Dataset
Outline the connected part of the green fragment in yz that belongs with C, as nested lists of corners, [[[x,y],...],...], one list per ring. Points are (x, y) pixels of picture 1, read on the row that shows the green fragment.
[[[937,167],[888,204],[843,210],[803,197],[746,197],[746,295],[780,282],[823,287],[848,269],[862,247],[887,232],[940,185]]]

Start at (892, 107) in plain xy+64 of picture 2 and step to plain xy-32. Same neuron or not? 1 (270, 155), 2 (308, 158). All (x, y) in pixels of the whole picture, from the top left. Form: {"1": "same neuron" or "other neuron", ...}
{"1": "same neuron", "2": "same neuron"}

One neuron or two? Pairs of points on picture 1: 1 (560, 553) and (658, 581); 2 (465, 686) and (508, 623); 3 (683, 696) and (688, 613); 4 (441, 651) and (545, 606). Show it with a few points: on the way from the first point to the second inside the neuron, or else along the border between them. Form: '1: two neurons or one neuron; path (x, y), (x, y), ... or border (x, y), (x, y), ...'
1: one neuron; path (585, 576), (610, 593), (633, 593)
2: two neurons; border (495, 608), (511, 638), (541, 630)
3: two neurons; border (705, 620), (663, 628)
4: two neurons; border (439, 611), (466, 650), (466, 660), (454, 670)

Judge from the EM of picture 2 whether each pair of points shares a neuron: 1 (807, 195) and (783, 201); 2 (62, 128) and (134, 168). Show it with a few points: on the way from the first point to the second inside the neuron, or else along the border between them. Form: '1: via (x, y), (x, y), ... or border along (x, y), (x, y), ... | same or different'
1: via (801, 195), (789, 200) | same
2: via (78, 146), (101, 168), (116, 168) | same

What is expected
Produce an exact transcription of the lines from the one containing "Judge from the" through the end of the records, both included, and no other lines.

Task output
Judge from the EM of picture 2 whether each pair of points shares a neuron: 1 (807, 195) and (783, 201); 2 (62, 128) and (134, 168). Show it with a few points: on the way from the first point to the second inside the neuron, or else along the border between them. Form: '1: via (x, y), (x, y), ... or border along (x, y), (x, y), ... | same or different'
1: via (801, 195), (789, 200) | same
2: via (78, 146), (101, 168), (116, 168) | same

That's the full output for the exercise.